In worldwide markets, natural gas prices are much higher than anticipated
Rising carbon prices in Europe, a drop in gas from pipelines and a contraction in liquefied natural gas (LNG) capacity, as well as the coronavirus epidemic, have all contributed to a surge in natural gas prices on the global market, according to Sohbet Karbuz, a visiting lecturer at Bilkent University’s Energy Policy Research Center (AA).
The natural gas market has been thrown into disarray, according to Karbuz, not only because of the fast depletion of natural gas stocks in Asia and Europe as a consequence of the harsh winter and cooler-than-expected spring temperatures but also because of the coronavirus epidemic.

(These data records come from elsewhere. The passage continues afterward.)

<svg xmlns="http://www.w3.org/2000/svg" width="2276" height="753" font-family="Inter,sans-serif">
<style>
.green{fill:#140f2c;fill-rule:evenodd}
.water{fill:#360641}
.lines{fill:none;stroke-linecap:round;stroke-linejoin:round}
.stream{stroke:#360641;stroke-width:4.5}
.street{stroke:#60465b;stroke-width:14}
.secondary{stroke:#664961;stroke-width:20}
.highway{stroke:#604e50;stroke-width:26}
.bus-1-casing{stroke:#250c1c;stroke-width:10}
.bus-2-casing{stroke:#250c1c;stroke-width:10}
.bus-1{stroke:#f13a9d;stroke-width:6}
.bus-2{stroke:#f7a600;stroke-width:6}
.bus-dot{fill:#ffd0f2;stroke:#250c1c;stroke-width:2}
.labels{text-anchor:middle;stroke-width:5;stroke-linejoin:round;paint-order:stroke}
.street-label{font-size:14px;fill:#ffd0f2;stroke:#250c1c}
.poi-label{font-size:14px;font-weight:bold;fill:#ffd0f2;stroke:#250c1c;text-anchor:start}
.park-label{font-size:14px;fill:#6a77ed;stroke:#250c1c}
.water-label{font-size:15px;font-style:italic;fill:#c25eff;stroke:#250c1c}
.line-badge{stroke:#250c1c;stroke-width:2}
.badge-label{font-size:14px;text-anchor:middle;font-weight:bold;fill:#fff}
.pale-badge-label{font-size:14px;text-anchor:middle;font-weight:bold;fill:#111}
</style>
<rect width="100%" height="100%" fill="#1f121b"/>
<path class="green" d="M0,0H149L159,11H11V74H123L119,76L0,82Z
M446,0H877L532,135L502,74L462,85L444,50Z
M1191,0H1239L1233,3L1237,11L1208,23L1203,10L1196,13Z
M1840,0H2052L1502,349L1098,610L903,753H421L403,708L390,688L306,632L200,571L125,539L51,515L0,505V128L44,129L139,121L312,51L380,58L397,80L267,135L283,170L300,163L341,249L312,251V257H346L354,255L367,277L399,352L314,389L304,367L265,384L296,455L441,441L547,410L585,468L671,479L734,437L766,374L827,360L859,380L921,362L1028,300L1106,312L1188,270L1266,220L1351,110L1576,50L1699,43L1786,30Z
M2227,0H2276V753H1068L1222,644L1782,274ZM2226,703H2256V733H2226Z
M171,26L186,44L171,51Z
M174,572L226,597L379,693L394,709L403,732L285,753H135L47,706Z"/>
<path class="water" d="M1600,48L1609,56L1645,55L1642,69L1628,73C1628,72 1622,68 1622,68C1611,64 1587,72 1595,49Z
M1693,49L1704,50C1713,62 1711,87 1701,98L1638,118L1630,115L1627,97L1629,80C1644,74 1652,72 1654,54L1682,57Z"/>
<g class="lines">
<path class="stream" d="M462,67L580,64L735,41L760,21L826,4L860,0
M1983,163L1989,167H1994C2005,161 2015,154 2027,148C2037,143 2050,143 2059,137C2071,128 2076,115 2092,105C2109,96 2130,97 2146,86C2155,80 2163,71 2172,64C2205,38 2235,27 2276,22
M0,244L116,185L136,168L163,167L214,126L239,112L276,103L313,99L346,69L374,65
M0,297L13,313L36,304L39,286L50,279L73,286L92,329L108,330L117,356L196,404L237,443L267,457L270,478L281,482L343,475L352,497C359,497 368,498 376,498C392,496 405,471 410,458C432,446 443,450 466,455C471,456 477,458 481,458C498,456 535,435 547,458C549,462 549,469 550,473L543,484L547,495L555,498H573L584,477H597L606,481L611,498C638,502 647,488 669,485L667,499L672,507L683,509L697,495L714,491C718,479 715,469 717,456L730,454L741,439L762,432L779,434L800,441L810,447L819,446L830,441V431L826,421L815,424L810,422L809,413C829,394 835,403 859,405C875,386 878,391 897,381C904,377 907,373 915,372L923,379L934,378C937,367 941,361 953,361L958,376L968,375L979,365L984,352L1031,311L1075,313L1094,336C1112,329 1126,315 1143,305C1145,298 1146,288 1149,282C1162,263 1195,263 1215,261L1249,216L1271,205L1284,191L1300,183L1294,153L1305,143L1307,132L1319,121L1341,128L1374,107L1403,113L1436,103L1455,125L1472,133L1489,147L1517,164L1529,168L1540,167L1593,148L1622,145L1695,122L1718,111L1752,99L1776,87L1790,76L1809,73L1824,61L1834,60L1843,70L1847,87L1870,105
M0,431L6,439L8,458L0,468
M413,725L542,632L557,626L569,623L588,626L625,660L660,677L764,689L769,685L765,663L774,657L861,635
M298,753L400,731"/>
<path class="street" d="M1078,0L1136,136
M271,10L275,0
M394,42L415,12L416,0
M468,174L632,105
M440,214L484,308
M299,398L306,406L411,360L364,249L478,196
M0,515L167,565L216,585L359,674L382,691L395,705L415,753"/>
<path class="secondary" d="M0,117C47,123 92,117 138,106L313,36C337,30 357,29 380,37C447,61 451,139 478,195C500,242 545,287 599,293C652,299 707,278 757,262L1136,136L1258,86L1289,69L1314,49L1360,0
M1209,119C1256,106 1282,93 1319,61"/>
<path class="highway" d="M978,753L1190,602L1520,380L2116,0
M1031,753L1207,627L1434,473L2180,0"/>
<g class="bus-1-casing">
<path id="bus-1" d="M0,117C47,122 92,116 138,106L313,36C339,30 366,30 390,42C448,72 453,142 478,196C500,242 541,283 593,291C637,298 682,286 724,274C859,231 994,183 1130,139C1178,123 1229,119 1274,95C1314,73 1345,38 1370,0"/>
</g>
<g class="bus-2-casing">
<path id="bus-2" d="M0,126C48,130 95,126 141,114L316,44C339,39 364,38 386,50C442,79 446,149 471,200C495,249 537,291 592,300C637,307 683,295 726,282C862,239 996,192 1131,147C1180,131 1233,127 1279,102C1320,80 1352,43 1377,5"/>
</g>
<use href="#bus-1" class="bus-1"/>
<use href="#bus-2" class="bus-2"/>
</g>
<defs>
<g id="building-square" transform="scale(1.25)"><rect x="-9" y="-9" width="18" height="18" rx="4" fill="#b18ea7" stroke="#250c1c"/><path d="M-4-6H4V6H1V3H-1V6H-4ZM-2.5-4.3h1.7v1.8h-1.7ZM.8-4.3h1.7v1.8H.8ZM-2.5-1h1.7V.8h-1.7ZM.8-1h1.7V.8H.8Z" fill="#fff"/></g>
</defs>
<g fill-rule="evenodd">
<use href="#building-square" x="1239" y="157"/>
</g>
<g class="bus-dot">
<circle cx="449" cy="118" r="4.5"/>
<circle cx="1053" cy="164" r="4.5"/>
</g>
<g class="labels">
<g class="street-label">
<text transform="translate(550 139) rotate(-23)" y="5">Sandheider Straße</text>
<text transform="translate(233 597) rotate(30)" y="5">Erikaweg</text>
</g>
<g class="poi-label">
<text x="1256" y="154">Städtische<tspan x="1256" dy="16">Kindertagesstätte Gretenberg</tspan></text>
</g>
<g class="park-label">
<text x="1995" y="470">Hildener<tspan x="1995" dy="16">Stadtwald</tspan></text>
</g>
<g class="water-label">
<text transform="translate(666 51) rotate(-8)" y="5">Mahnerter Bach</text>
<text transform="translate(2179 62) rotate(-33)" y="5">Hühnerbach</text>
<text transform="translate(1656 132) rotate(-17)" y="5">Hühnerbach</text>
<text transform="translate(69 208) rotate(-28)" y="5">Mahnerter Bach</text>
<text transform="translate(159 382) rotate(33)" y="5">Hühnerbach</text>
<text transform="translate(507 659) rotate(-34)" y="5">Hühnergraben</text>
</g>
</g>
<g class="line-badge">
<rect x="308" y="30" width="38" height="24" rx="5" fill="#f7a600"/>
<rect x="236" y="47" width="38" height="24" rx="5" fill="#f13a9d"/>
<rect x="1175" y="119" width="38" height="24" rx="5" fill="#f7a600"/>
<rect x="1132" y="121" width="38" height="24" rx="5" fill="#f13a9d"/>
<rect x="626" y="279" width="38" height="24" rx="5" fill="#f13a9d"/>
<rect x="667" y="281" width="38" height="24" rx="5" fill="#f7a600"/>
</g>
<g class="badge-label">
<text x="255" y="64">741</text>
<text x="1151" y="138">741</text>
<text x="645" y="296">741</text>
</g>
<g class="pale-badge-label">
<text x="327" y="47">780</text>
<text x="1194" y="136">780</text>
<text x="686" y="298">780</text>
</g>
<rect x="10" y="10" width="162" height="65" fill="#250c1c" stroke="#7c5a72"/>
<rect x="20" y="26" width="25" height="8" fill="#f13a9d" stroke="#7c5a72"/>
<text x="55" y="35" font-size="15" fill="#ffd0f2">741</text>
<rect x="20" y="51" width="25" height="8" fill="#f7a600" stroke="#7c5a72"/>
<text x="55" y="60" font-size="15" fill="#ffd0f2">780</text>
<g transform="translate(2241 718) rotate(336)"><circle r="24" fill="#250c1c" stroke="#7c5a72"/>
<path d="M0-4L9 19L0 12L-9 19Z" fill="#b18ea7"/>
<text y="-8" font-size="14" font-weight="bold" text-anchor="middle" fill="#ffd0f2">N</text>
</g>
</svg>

Greater industrial and power output, which rebounded after the lifting of pandemic limitations, he added, led to the increase in demand, which coincided with the cold weather.
Karbuz also linked the price hike to rising carbon costs in Europe, as well as the need for gas to cover the demand gap created by reduced renewables production.
“In November 2020, prices were about $25 per ton; today they’re above $50.” As a result, the shift from coal to gas has quickened. In Europe, wind and solar power have also failed to meet expectations in terms of energy production,” he said.
In the last six months, China has surpassed Japan as the world’s biggest LNG importer, signaling a shift in Asia’s gas market, which has seen natural gas demand rise.
The Tokyo Olympics, which begin on July 23, will have an impact on Japan’s demand, according to Karbuz.
Because Japan’s gas stockpiles are in jeopardy owing to the Olympics, there will likely be more competition among importers and higher prices as a result of increased demand.
According to him, the LNG market has shifted away from Europe and toward Asia, resulting in higher LNG prices in Europe this year.
“In terms of pricing, Europe is in a precarious position.” The cost of LNG is rising. Due to maintenance and faults at certain LNG plants in Europe, which is considered the final supplier, LNG intake capacity has decreased,” he said.
Russia’s unwillingness to exceed its regular contract with deliveries to Europe has resulted in a gas supply shortfall.
“Russia delivers gas from Yamal (liquefied natural gas terminal) and via the Nord Stream pipeline at almost full capacity” (gas pipeline). It has the option of increasing the flow via Ukraine, but it does not want to go above the agreed-upon quantity. He said, “There is a global battle.”
In June, a series of difficulties with gas shipments from Libya to Italy exacerbated the shortfall.
According to Karbuz, since pipe gas and LNG extraction capacity has shrunk, LNG costs have risen, which is reflected in hub pricing.
“In the last several days, TTF prices in the Netherlands have reached unprecedented highs,” he said.
Gas prices have almost quadrupled in the last seven years.
Gas supplies in Europe fell to their lowest level in ten years at the end of June, resulting in near-seven-fold price hikes.
In June 2020, prices at the National Balancing Point (NBP) hub in the United Kingdom, the Dutch Title Transfer Facility (TTF), and the Japan Korea Marker (JKM) were all below $2 per MMBtu (Metric Milion British Thermal Unit).
Prices climbed to $10.92 on the NBP, $11.19 on the TTF, and $12.69 on the JKM as of July 7, leaving sellers with a large profit.
He cautioned that this does not augur well for having balanced pricing throughout the winter when demand is at its peak and supply is at its lowest.
“If the weather is severe and there isn’t enough petrol in the tanks, gas prices will be wildly fluctuating.” He said, “There is just too much price fluctuation.”